Since November 2021 – a period of just 18 months – she said homeowners with fairly modest R2 million bonds have been “slammed” with increases of more than R6,000.

“We’re getting deeper and deeper in the weeds while the government’s idea of problem-solving is finger-pointing at everyone else. The private sector is doing its best, but we can’t do it without a functional national administration,” she said.

The 0.5% hike will put greater pressure on the property market that’s unlikely to ease for the remainder of the year, Geffen added.

David Jacobs, regional sales manager for the Rawson Property Group, agreed: “South Africans are battling rising costs on every front, from food to fuel to home finance.

“After the last rate hike, we were optimistic that we’d finally seen the peak of the current interest rate cycle.”

This, however, was not to be, and now some homeowners may see their monthly bond repayments “tip over the edge of affordability”.

“Established homeowners who are a fair way into their loan term will hopefully have a little more financial wiggle room, with several years of income growth behind them. More recent buyers, on the other hand – particularly those who purchased at the peak of their affordability during Covid’s record-low interest rates – have not had the benefit of time to grow into their bond repayments,” said Jacobs.
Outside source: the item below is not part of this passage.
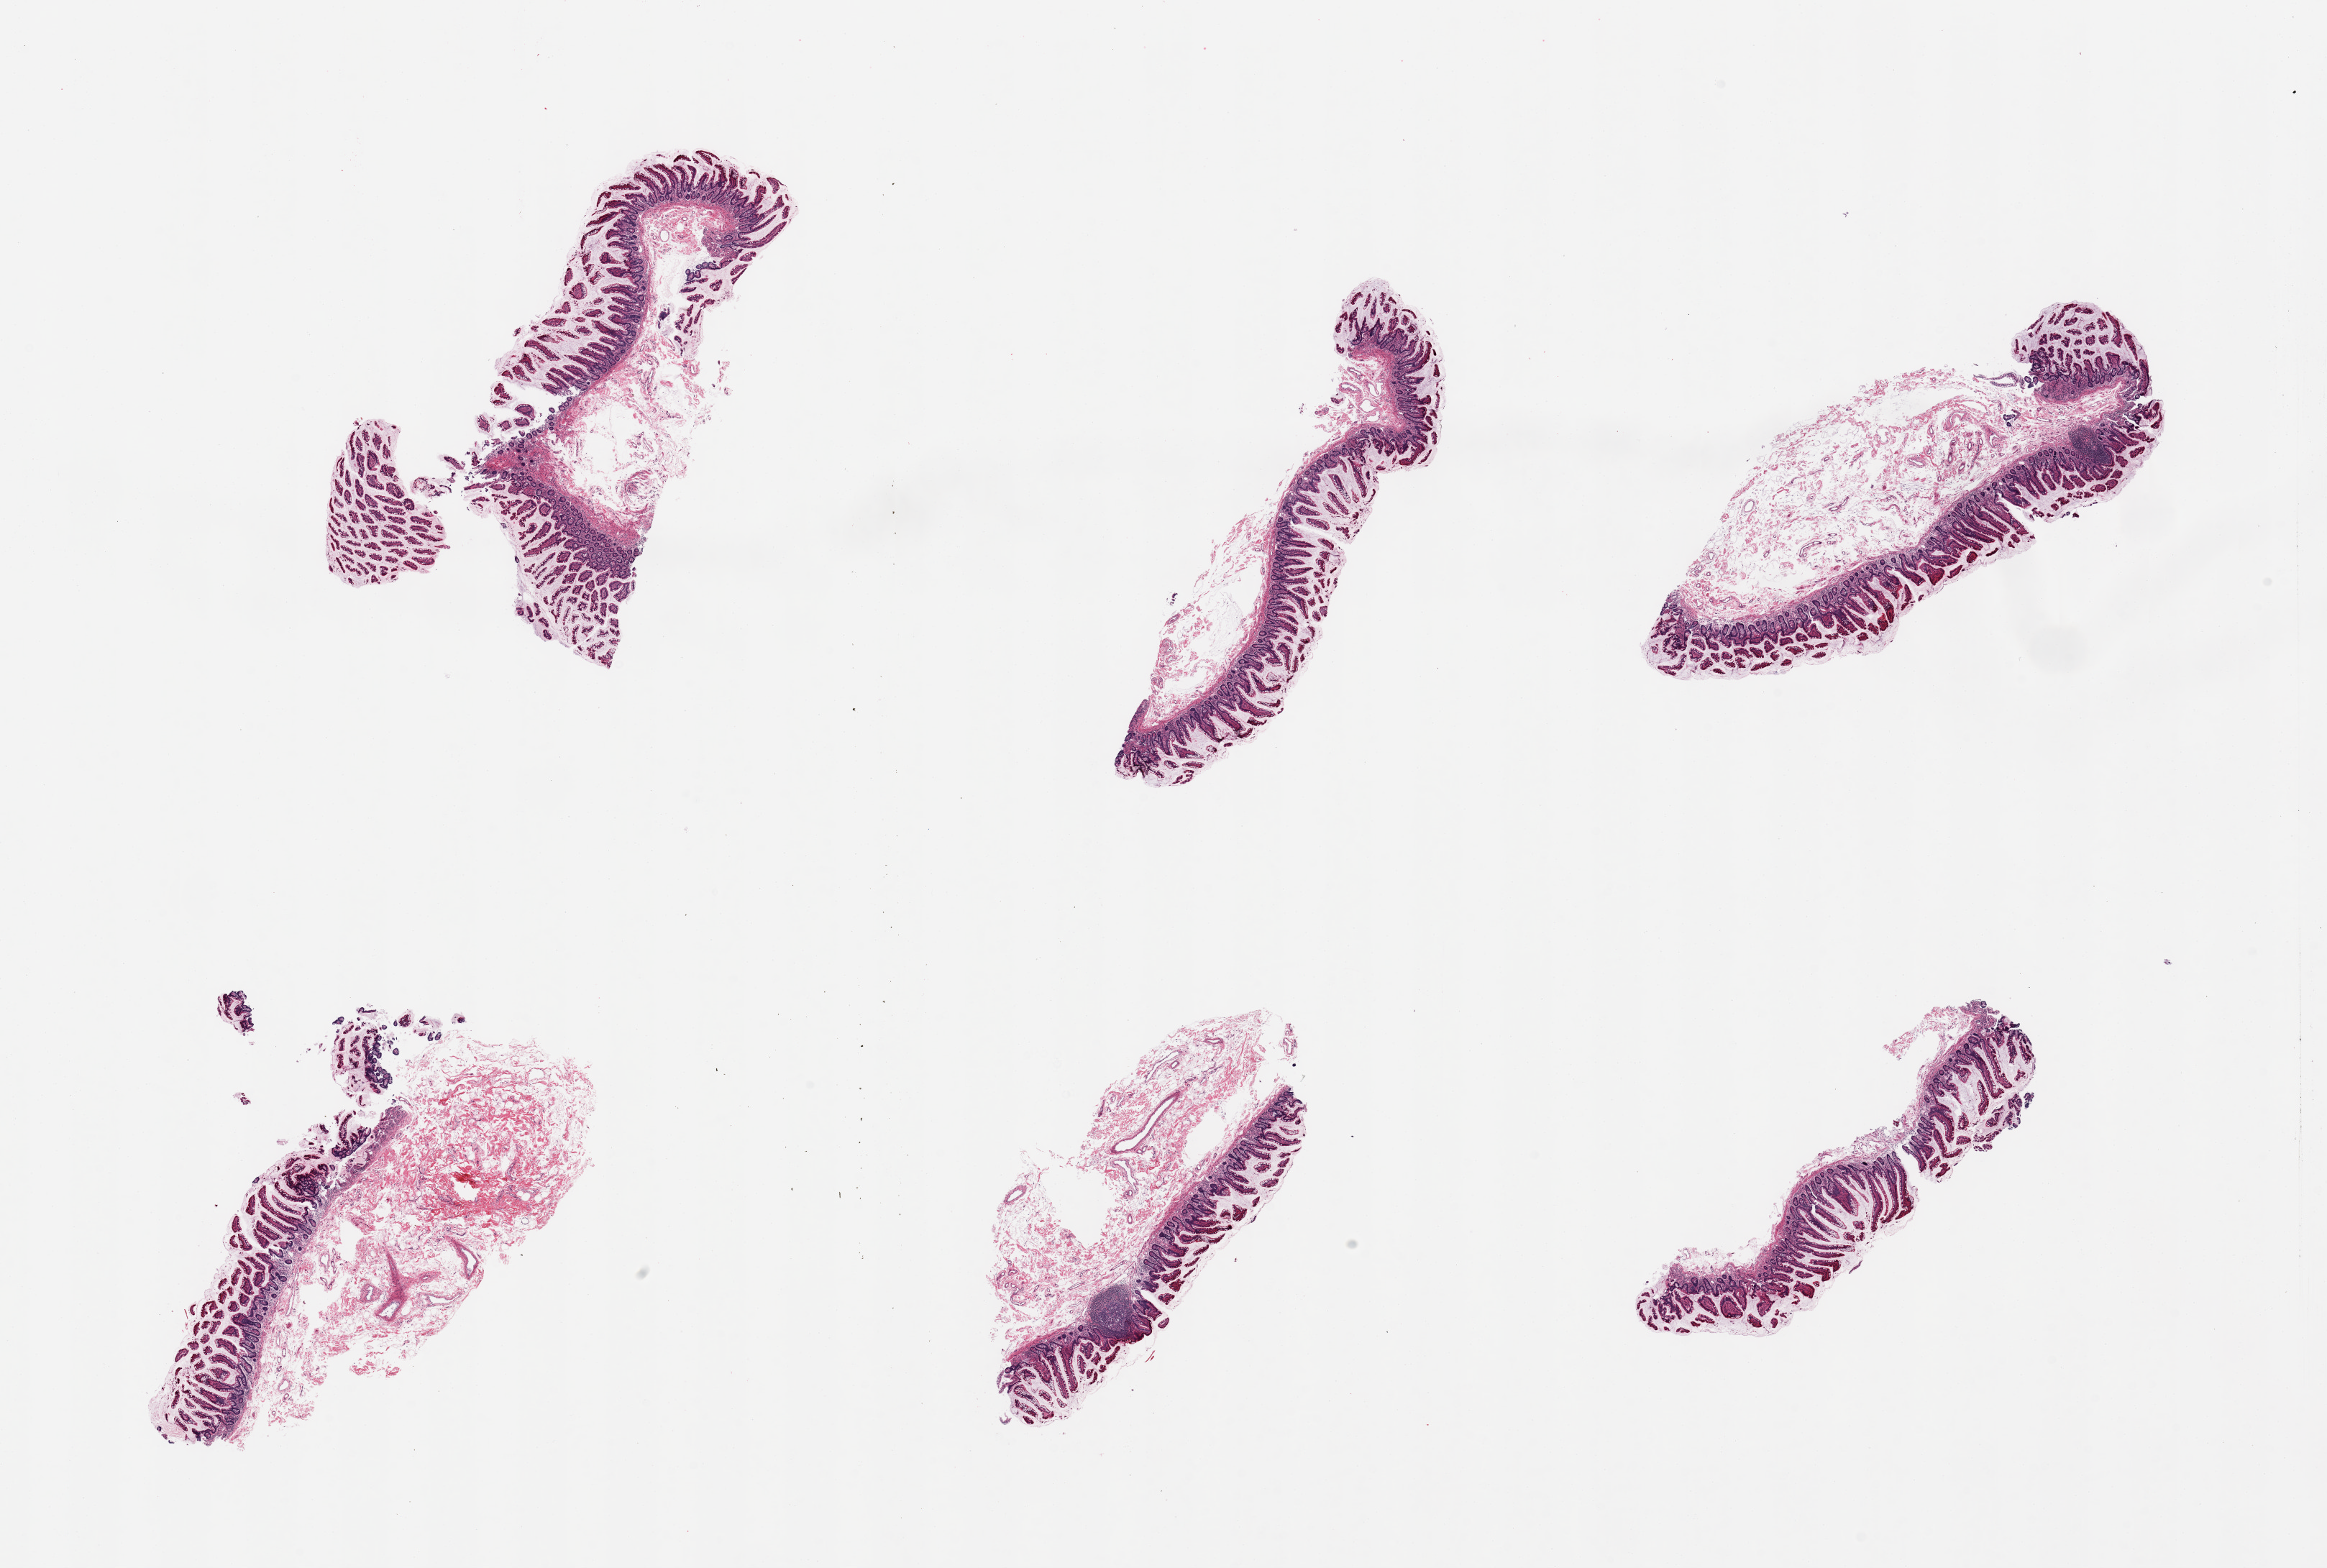
Hematoxylin and eosin (H&E) whole-slide image — whole scanned area (about 25.6 x 17.3 mm, acquisition: 20x scan) shown as a low-resolution overview. Donor: male.
* specimen: PAXgene-fixed, paraffin-embedded tissue; sampled site (target tissue): ileum; tissue donor sample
Interest rate hikes were therefore hitting these new homeowners the hardest, forcing some to reconsider the viability of their investments. And although selling their homes is not the only option, he said the reality was that distressed sales were increasing.

Echoing this, Adrian Goslett, regional director and chief executive of RE/MAX of Southern Africa, said the latest hike might push many consumers beyond what they can afford.

“We have already noticed the shift in the property market where we are receiving more enquiries from sellers and less interest from buyers. Every interest rate hike reduces consumers’ spending power and their affordability levels get placed under further pressure. A hike like this is likely to cause activity within the property market to tighten even further.”

While South Africa had weathered “far higher” interest rates in the past, Andrew Golding, chief executive of the Pam Golding Property group, said the higher interest rate would undoubtedly provide a challenge for the many first-time buyers who capitalised on the low rates during the pandemic to gain a foothold in the property market.

Against the backdrop of the current lacklustre economic outlook for South Africa, with load shedding, in particular, weighing on growth prospects, the property market is facing “significant headwinds”.

But all is not doom and gloom, said Tyson Properties chief executive Nick Pearson, who predicted that there would not be any panic selling of homes.

“People still have some room to make adjustments and banks have been consistent in their willingness to assist customers to ride out economic storms over the past couple of years.”

He did, however, acknowledge that consumers and potential home-buyers were under “immense pressure” as their household disposable incomes seemed to shrink almost monthly.

The repo rate now stands at 8.25% and the prime lending rate 11.75%.